== Exercise input ==
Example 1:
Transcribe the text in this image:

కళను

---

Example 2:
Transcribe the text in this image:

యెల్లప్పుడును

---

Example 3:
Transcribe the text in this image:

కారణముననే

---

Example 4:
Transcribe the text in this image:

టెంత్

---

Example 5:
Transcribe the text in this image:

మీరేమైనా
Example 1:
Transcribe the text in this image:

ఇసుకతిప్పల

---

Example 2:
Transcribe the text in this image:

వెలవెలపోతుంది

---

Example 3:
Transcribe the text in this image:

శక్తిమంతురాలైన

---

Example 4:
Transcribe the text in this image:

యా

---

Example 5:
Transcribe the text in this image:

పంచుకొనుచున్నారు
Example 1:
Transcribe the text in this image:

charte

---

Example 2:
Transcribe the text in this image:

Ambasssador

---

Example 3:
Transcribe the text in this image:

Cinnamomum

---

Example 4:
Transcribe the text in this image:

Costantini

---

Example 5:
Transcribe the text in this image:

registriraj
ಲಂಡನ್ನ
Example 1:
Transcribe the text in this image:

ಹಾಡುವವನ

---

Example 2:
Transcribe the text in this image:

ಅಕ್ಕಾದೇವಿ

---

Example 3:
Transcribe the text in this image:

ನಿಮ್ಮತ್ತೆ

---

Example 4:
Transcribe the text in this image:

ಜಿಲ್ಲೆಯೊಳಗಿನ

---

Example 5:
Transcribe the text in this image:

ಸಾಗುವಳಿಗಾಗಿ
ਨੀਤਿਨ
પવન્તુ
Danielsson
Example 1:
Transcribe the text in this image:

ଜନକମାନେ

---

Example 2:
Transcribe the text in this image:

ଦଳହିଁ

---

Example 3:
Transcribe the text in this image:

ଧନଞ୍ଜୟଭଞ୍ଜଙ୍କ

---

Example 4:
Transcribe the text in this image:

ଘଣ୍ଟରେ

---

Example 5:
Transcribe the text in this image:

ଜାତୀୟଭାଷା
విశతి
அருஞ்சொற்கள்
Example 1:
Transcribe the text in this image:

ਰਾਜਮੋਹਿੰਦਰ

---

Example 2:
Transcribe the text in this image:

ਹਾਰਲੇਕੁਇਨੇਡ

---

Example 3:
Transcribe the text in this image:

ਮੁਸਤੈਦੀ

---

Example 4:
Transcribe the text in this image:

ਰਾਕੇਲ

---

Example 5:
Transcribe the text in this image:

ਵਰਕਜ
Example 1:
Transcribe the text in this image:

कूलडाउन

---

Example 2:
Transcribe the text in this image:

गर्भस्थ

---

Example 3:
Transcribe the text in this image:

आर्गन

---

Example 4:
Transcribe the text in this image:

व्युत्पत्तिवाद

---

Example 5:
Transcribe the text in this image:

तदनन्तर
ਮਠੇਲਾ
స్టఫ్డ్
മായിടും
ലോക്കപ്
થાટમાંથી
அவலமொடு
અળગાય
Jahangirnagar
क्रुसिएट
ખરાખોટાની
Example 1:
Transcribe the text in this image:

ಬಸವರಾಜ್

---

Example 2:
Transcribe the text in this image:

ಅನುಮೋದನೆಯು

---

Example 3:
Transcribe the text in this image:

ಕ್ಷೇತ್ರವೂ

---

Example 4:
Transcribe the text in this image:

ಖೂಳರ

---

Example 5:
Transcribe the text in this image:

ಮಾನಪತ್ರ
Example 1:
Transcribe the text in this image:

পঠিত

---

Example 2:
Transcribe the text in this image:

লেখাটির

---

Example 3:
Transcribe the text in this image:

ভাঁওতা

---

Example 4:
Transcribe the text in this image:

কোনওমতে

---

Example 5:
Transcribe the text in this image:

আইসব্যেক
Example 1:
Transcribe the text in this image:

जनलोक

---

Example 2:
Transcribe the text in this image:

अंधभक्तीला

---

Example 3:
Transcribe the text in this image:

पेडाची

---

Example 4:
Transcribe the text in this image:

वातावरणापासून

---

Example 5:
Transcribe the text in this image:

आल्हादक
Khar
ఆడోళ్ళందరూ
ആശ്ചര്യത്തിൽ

== Description of the task ==
Write out the complete material a second time, matching it exactly.

== Your solution ==
Example 1:
Transcribe the text in this image:

కళను

---

Example 2:
Transcribe the text in this image:

యెల్లప్పుడును

---

Example 3:
Transcribe the text in this image:

కారణముననే

---

Example 4:
Transcribe the text in this image:

టెంత్

---

Example 5:
Transcribe the text in this image:

మీరేమైనా
Example 1:
Transcribe the text in this image:

ఇసుకతిప్పల

---

Example 2:
Transcribe the text in this image:

వెలవెలపోతుంది

---

Example 3:
Transcribe the text in this image:

శక్తిమంతురాలైన

---

Example 4:
Transcribe the text in this image:

యా

---

Example 5:
Transcribe the text in this image:

పంచుకొనుచున్నారు
Example 1:
Transcribe the text in this image:

charte

---

Example 2:
Transcribe the text in this image:

Ambasssador

---

Example 3:
Transcribe the text in this image:

Cinnamomum

---

Example 4:
Transcribe the text in this image:

Costantini

---

Example 5:
Transcribe the text in this image:

registriraj
ಲಂಡನ್ನ
Example 1:
Transcribe the text in this image:

ಹಾಡುವವನ

---

Example 2:
Transcribe the text in this image:

ಅಕ್ಕಾದೇವಿ

---

Example 3:
Transcribe the text in this image:

ನಿಮ್ಮತ್ತೆ

---

Example 4:
Transcribe the text in this image:

ಜಿಲ್ಲೆಯೊಳಗಿನ

---

Example 5:
Transcribe the text in this image:

ಸಾಗುವಳಿಗಾಗಿ
ਨੀਤਿਨ
પવન્તુ
Danielsson
Example 1:
Transcribe the text in this image:

ଜନକମାନେ

---

Example 2:
Transcribe the text in this image:

ଦଳହିଁ

---

Example 3:
Transcribe the text in this image:

ଧନଞ୍ଜୟଭଞ୍ଜଙ୍କ

---

Example 4:
Transcribe the text in this image:

ଘଣ୍ଟରେ

---

Example 5:
Transcribe the text in this image:

ଜାତୀୟଭାଷା
విశతి
அருஞ்சொற்கள்
Example 1:
Transcribe the text in this image:

ਰਾਜਮੋਹਿੰਦਰ

---

Example 2:
Transcribe the text in this image:

ਹਾਰਲੇਕੁਇਨੇਡ

---

Example 3:
Transcribe the text in this image:

ਮੁਸਤੈਦੀ

---

Example 4:
Transcribe the text in this image:

ਰਾਕੇਲ

---

Example 5:
Transcribe the text in this image:

ਵਰਕਜ
Example 1:
Transcribe the text in this image:

कूलडाउन

---

Example 2:
Transcribe the text in this image:

गर्भस्थ

---

Example 3:
Transcribe the text in this image:

आर्गन

---

Example 4:
Transcribe the text in this image:

व्युत्पत्तिवाद

---

Example 5:
Transcribe the text in this image:

तदनन्तर
ਮਠੇਲਾ
స్టఫ్డ్
മായിടും
ലോക്കപ്
થાટમાંથી
அவலமொடு
અળગાય
Jahangirnagar
क्रुसिएट
ખરાખોટાની
Example 1:
Transcribe the text in this image:

ಬಸವರಾಜ್

---

Example 2:
Transcribe the text in this image:

ಅನುಮೋದನೆಯು

---

Example 3:
Transcribe the text in this image:

ಕ್ಷೇತ್ರವೂ

---

Example 4:
Transcribe the text in this image:

ಖೂಳರ

---

Example 5:
Transcribe the text in this image:

ಮಾನಪತ್ರ
Example 1:
Transcribe the text in this image:

পঠিত

---

Example 2:
Transcribe the text in this image:

লেখাটির

---

Example 3:
Transcribe the text in this image:

ভাঁওতা

---

Example 4:
Transcribe the text in this image:

কোনওমতে

---

Example 5:
Transcribe the text in this image:

আইসব্যেক
Example 1:
Transcribe the text in this image:

जनलोक

---

Example 2:
Transcribe the text in this image:

अंधभक्तीला

---

Example 3:
Transcribe the text in this image:

पेडाची

---

Example 4:
Transcribe the text in this image:

वातावरणापासून

---

Example 5:
Transcribe the text in this image:

आल्हादक
Khar
ఆడోళ్ళందరూ
ആശ്ചര്യത്തിൽ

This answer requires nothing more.